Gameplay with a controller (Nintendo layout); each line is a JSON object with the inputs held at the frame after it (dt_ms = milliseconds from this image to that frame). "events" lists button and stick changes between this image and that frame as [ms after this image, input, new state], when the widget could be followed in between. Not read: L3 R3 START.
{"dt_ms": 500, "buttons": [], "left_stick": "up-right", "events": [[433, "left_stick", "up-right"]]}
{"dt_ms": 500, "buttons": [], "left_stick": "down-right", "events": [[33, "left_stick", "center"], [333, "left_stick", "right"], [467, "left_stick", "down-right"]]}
...
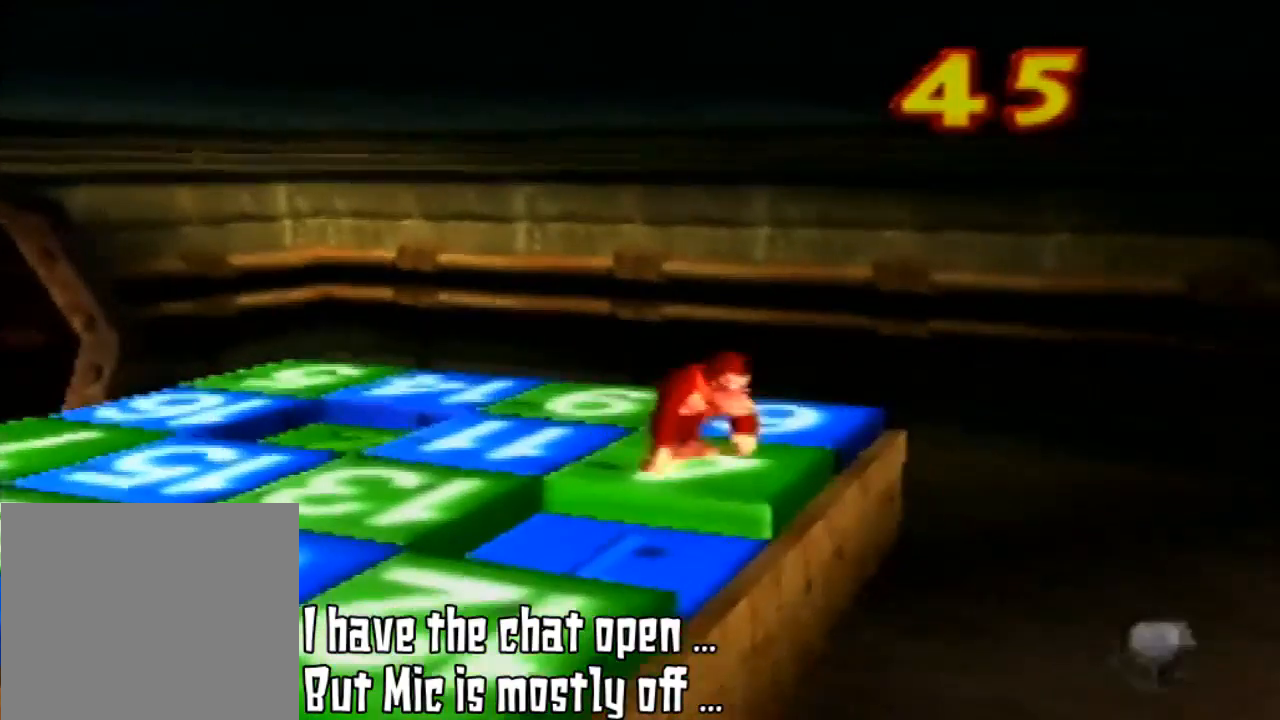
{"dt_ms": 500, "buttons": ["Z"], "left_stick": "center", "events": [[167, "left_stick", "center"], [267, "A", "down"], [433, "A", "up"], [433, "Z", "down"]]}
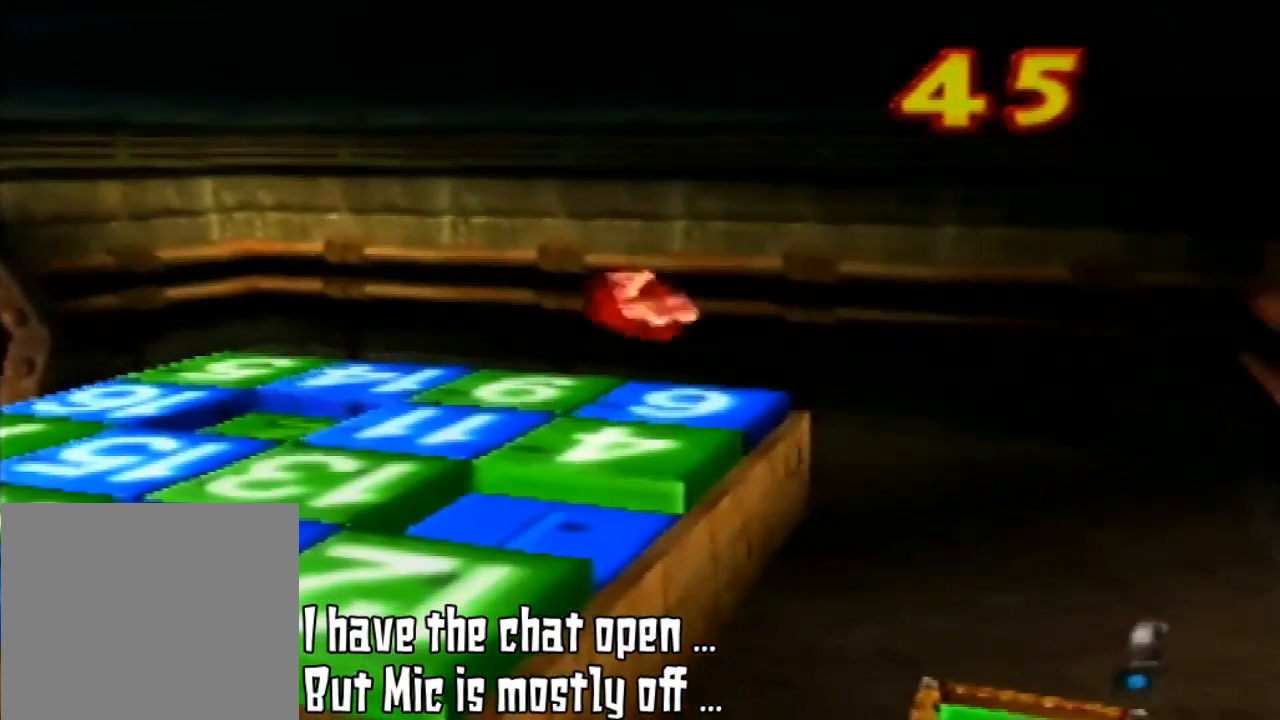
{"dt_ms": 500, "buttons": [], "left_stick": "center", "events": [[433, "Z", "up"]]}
...
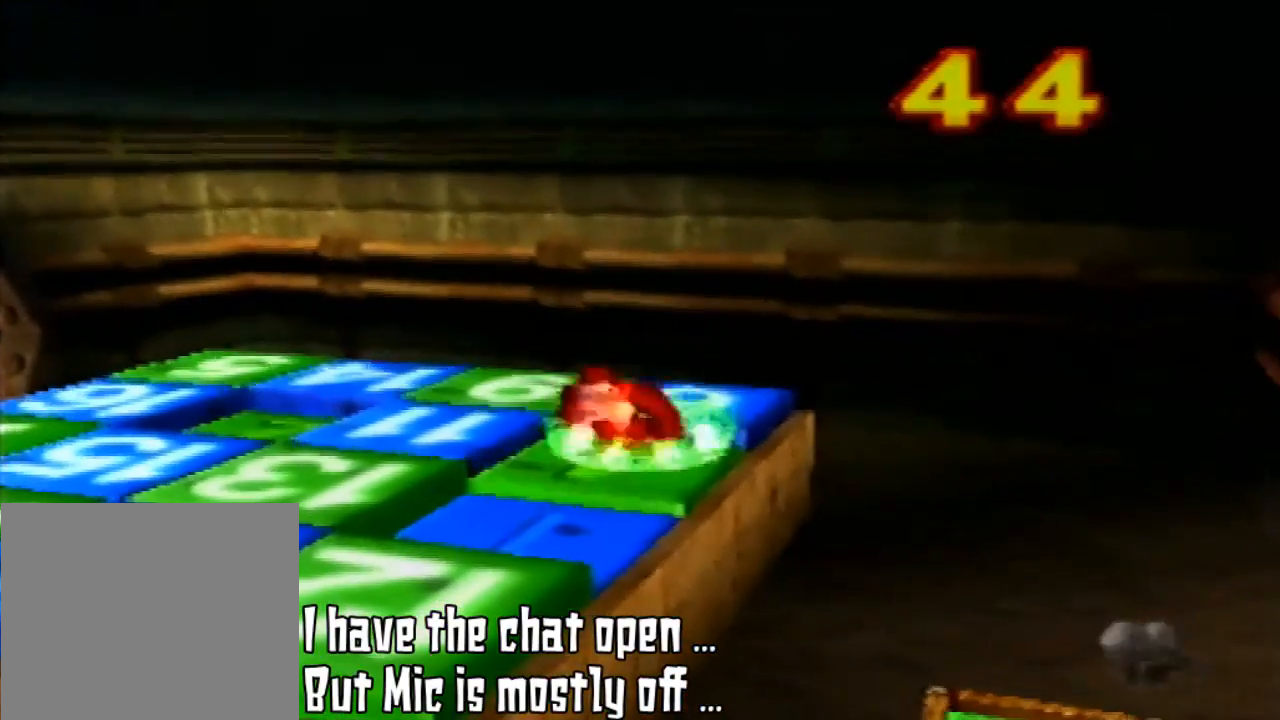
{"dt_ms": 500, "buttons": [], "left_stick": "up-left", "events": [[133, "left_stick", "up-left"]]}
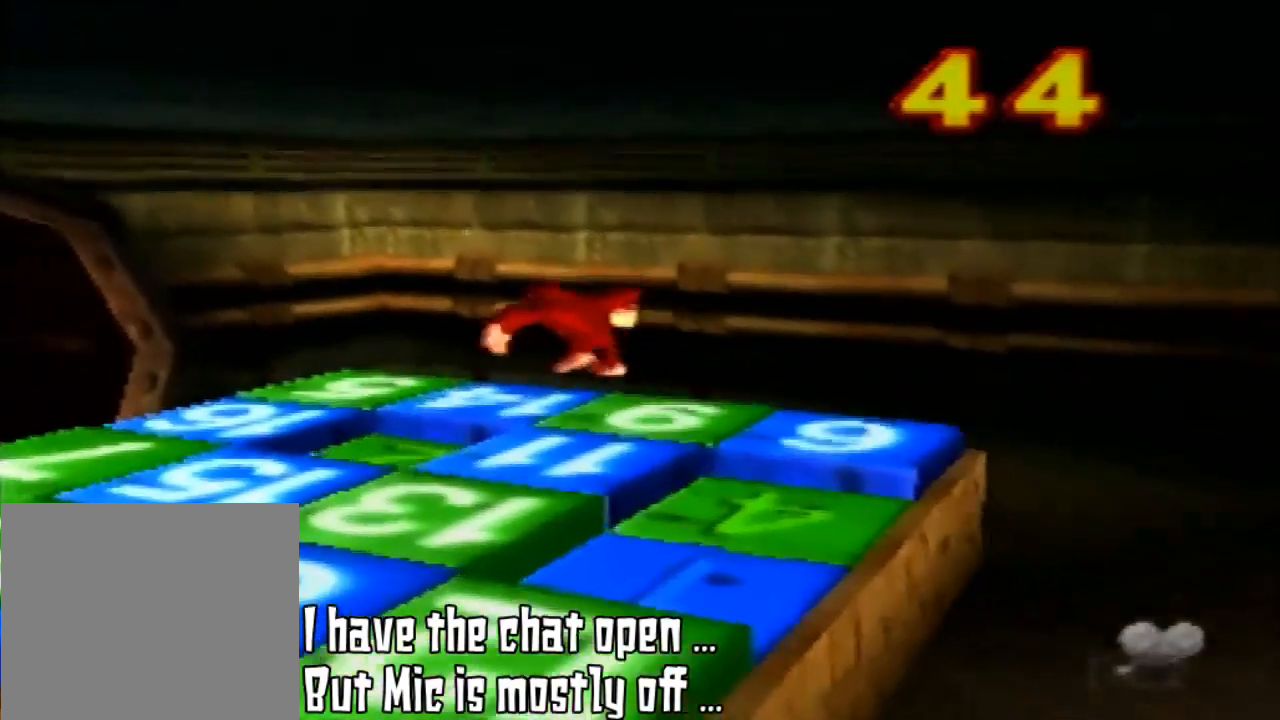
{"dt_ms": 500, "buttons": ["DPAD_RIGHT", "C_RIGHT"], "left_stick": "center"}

Task directions: Reproduce each line of the records in which the word "down" appears.

Answer for the task:
{"dt_ms": 500, "buttons": [], "left_stick": "down-right", "events": [[33, "left_stick", "center"], [333, "left_stick", "right"], [467, "left_stick", "down-right"]]}
{"dt_ms": 500, "buttons": ["Z"], "left_stick": "center", "events": [[167, "left_stick", "center"], [267, "A", "down"], [433, "A", "up"], [433, "Z", "down"]]}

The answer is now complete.